Bing Image Search API Text (web search query) Search for images.
Bing News Search API Text (web search query) Search for news.
Bing Video Search API Text (web search query) Search for videos.
Bing Web Search API Text (web search query) Get enhanced search details from billions of web documents.
Bing Speech API Text or Speech Convert speech to text and back again.
Speaker Recognition API Speech Use speech to identify and authenticate individual speakers.
Translator Speech API Speech Perform real-time speech translation.
Computer Vision API Images (or frames from video) Distill actionable information from images, automatically create description of photos, derive tags, recognize celebrities, extract text, and create accurate thumbnails.
Content Moderator Text, Images or Video Automated image, text, and video moderation.
Emotion API Images (photos with human subjects) Identify the range emotions of human subjects.
Face API Images (photos with human subjects) Detect, identify, analyze, organize, and tag faces in photos.

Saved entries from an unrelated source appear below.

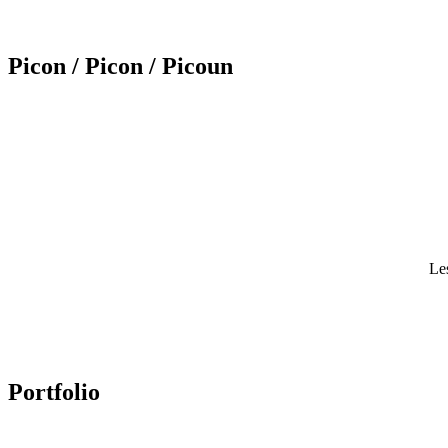
Picon
/ Picon
/ Picoun
Le
Portfolio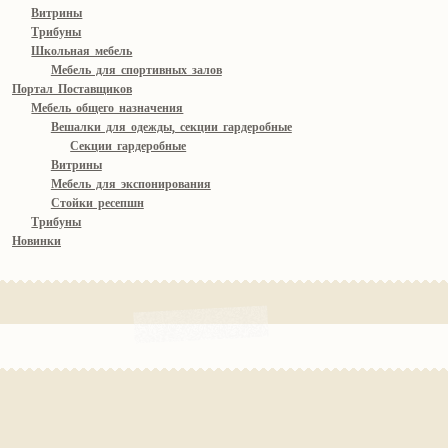
Витрины
Трибуны
Школьная мебель
Мебель для спортивных залов
Портал Поставщиков
Мебель общего назначения
Вешалки для одежды, секции гардеробные
Секции гардеробные
Витрины
Мебель для экспонирования
Стойки ресепшн
Трибуны
Новинки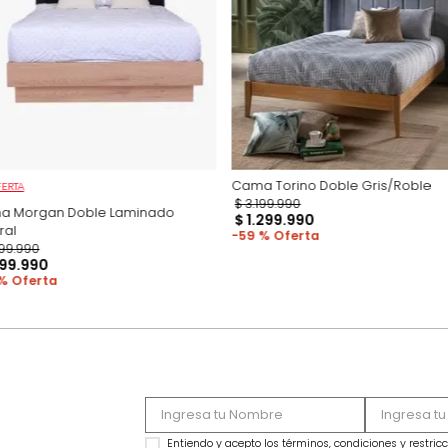
Productos recomen
Cama Torino Doble
OFERTA
$
3
.
199
.
990
Cama Morgan Doble Laminado
$
1
.
299
.
990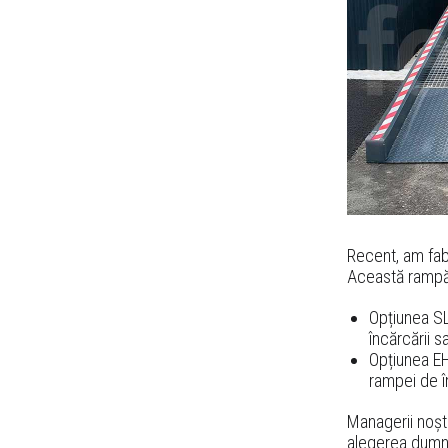
Recent, am fab
Această rampă 
Opțiunea SL
încărcării s
Opțiunea EH
rampei de î
Managerii noștr
alegerea dumn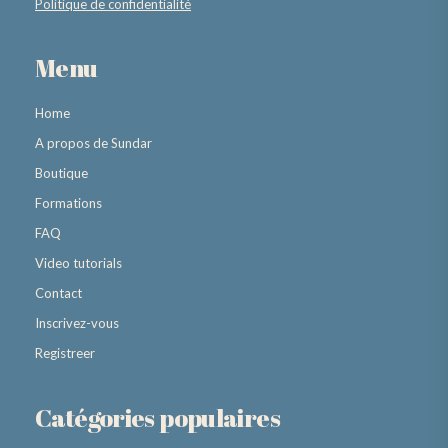
Politique de confidentialité
Menu
Home
A propos de Sundar
Boutique
Formations
FAQ
Video tutorials
Contact
Inscrivez-vous
Registreer
Catégories populaires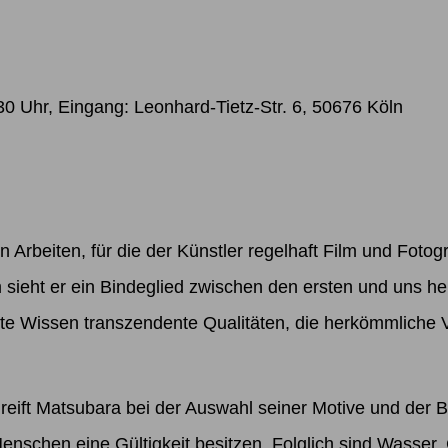
0 Uhr, Eingang: Leonhard-Tietz-Str. 6, 50676 Köln
en Arbeiten, für die der Künstler regelhaft Film und Fotog
em sieht er ein Bindeglied zwischen den ersten und uns 
e Wissen transzendente Qualitäten, die herkömmliche Vor
reift Matsubara bei der Auswahl seiner Motive und der Be
 Menschen eine Gültigkeit besitzen. Folglich sind Wasser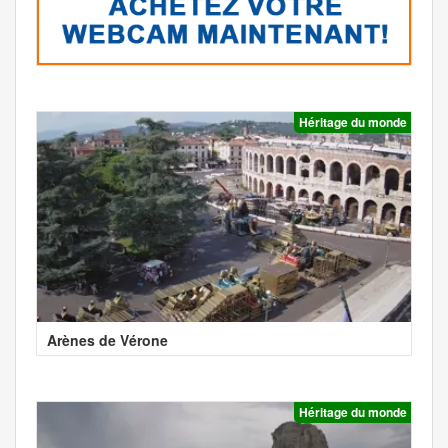
Héritage du monde
Arènes de Vérone
Héritage du monde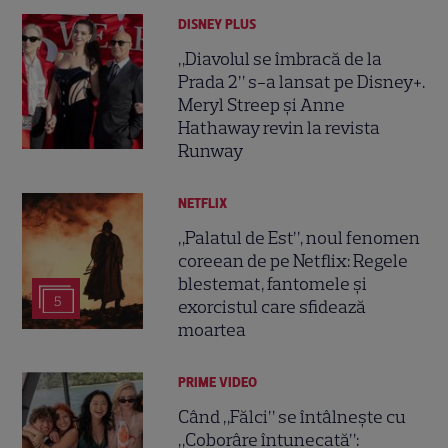
DISNEY PLUS
„Diavolul se îmbracă de la
Prada 2” s-a lansat pe Disney+.
Meryl Streep și Anne
Hathaway revin la revista
Runway
NETFLIX
„Palatul de Est”, noul fenomen
coreean de pe Netflix: Regele
blestemat, fantomele și
5
exorcistul care sfidează
moartea
PRIME VIDEO
Când „Fălci” se întâlnește cu
„Coborâre întunecată”: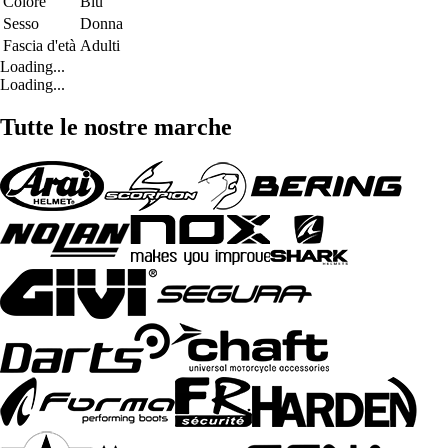
Colore
Blu
Sesso
Donna
Fascia d'età
Adulti
Loading...
Loading...
Tutte le nostre marche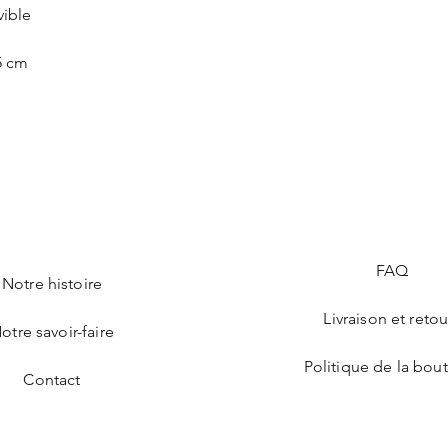
vible
5 cm
FAQ
Notre histoire
Livraison et retou
otre savoir-faire
Politique de la bou
Contact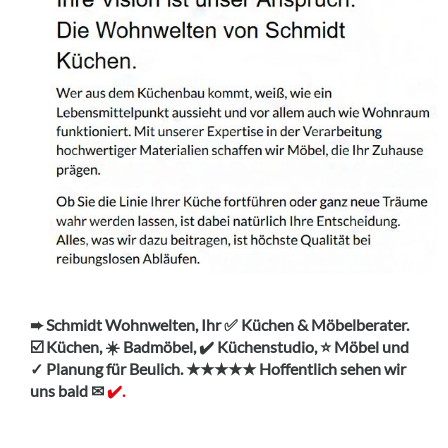
➨ Schmidt Wohnwelten, Ihr ✅ Küchen & Möbelberater.
☑️ Küchen, ☀️ Badmöbel, ✔️ Küchenstudio, ⭐ Möbel und
✓ Planung für Beulich. ★★★★★ Hoffentlich sehen wir
uns bald ✉
✔️.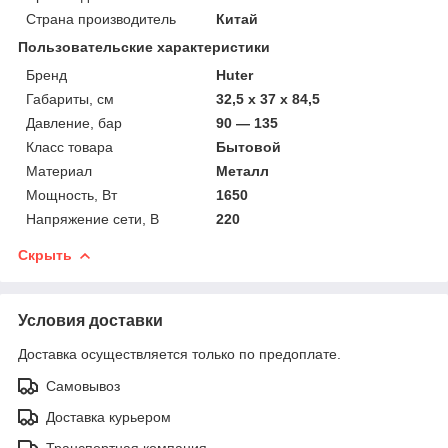
Страна производитель
Китай
Пользовательские характеристики
Бренд
Huter
Габариты, см
32,5 х 37 х 84,5
Давление, бар
90 — 135
Класс товара
Бытовой
Материал
Металл
Мощность, Вт
1650
Напряжение сети, В
220
Скрыть
Условия доставки
Доставка осуществляется только по предоплате.
Самовывоз
Доставка курьером
Транспортная компания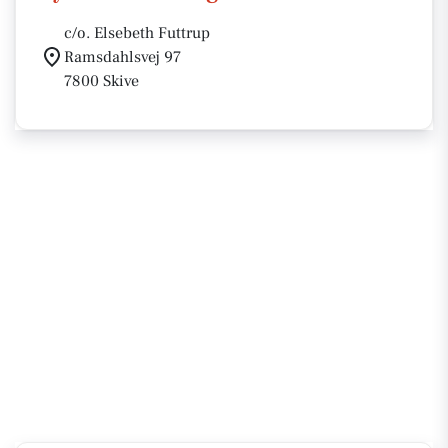
c/o. Elsebeth Futtrup
Ramsdahlsvej 97
7800 Skive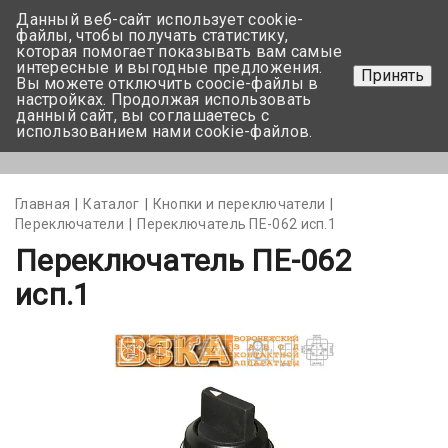
Данный веб-сайт использует cookie-
+375 17-350-99-56
файлы, чтобы получать статистику,
которая помогает показывать вам самые
+375 44-752-82-08
интересные и выгодные предложения.
Принять
Вы можете отключить coocie-файлы в
Задать вопрос
настройках. Продолжая использовать
данный сайт, вы соглашаетесь с
использованием нами cookie-файлов.
Меню
Главная
Каталог
Кнопки и переключатели
Переключатели
Переключатель ПЕ-062 исп.1
Переключатель ПЕ-062
исп.1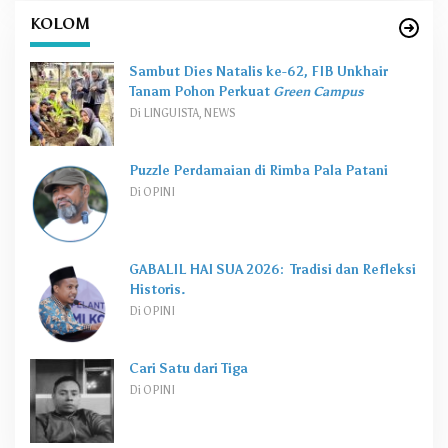
KOLOM
Sambut Dies Natalis ke-62, FIB Unkhair
Tanam Pohon Perkuat
Green Campus
Di LINGUISTA, NEWS
Puzzle Perdamaian di Rimba Pala Patani
Di OPINI
GABALIL HAI SUA 2026: Tradisi dan Refleksi
Historis.
Di OPINI
Cari Satu dari Tiga
Di OPINI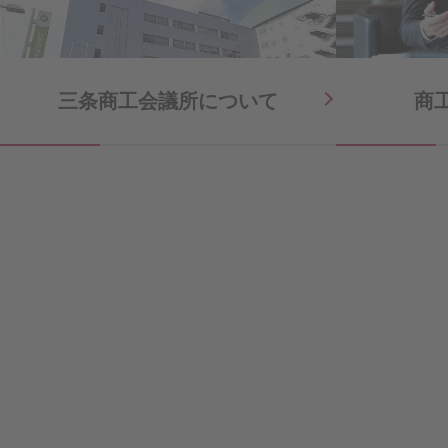
三条商工会議所に
ついて
商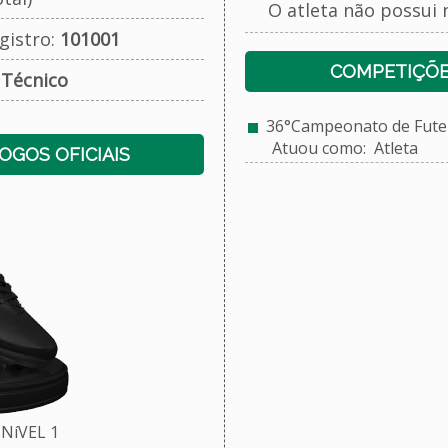
O atleta não possui 
gistro:
101001
COMPETIÇÕE
:
Técnico
36°Campeonato de Futebo
Atuou como: Atleta
JOGOS OFICIAIS
NíVEL 1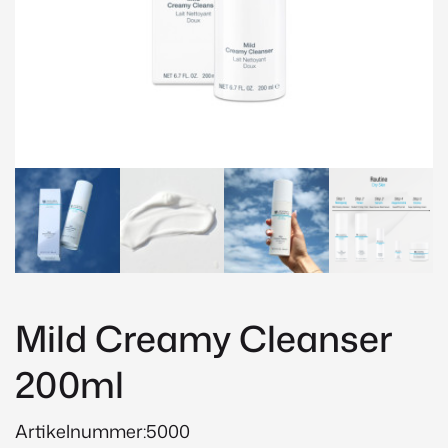
Mild Creamy Cleanser
200ml
Artikelnummer:5000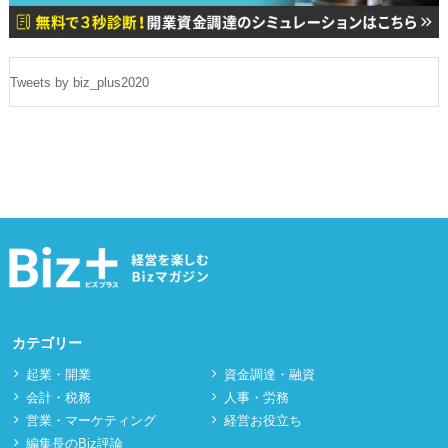
Tweets by biz_plus2020
カテゴリー
起業・開業
資⾦調達・融資
会計・税務
⼈事・労務
営業・マーケティング
経営お役立ち
編集長のBiz評論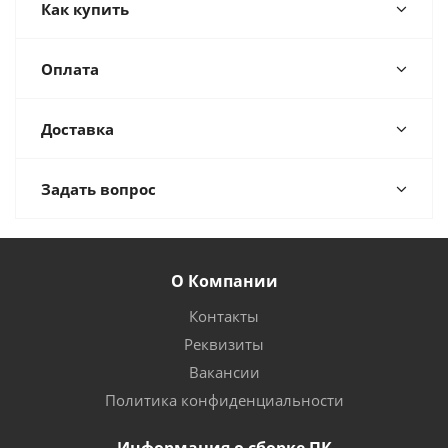
Как купить
Оплата
Доставка
Задать вопрос
О Компании
Контакты
Реквизиты
Вакансии
Политика конфиденциальности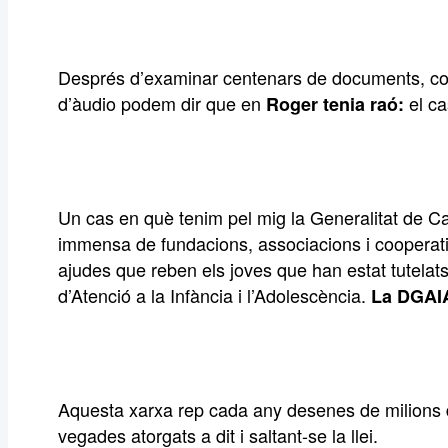
Després d’examinar centenars de documents, corr
d’àudio podem dir que en
el ca
Roger tenia raó:
Un cas en què tenim pel mig la Generalitat de Ca
immensa de fundacions, associacions i cooperat
ajudes que reben els joves que han estat tutelats
d’Atenció a la Infància i l’Adolescència.
La DGAI
Aquesta xarxa rep cada any desenes de milions d
vegades atorgats a dit i saltant-se la llei.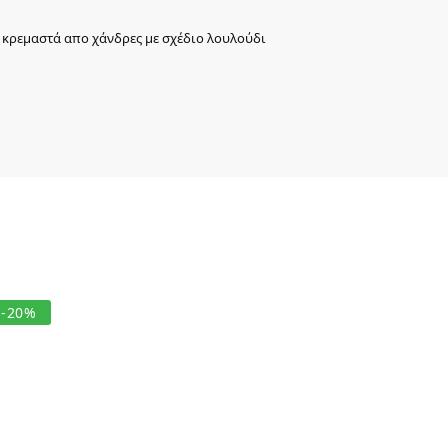
 κρεμαστά απο χάνδρες με σχέδιο λουλούδι
-20%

Video Indexer Video Video insights such as sentiment, transcript speech, translate speech, recognize faces and emotions, and extract keywords.

Trained with custom data you provide

Input type Key benefit
Custom Vision Service Images (or frames from video) Customize your own computer vision models.
Custom Speech Service Speech Overcome speech recognition barriers like speaking style, background noise, and vocabulary.
Custom Decision Service Web content (for example, RSS feed) Use machine learning to automatically select the appropriate content for your home page
Bing Custom Search API Text (web search query) Commercial-grade search tool.